Exact copies of the line with "precision, 13: 0.8336 -> 0.8332" and of all lines after it through the end of the entries are required, and no other lines.

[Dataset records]

--------------------

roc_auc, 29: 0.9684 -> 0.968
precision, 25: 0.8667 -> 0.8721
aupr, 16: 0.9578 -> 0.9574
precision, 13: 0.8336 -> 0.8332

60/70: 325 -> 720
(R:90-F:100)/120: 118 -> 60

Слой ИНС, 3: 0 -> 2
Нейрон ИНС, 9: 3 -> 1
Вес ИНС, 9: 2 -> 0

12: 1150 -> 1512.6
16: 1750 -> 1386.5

--------------------

Task solution –
precision, 13: 0.8336 -> 0.8332

60/70: 325 -> 720
(R:90-F:100)/120: 118 -> 60

Слой ИНС, 3: 0 -> 2
Нейрон ИНС, 9: 3 -> 1
Вес ИНС, 9: 2 -> 0

12: 1150 -> 1512.6
16: 1750 -> 1386.5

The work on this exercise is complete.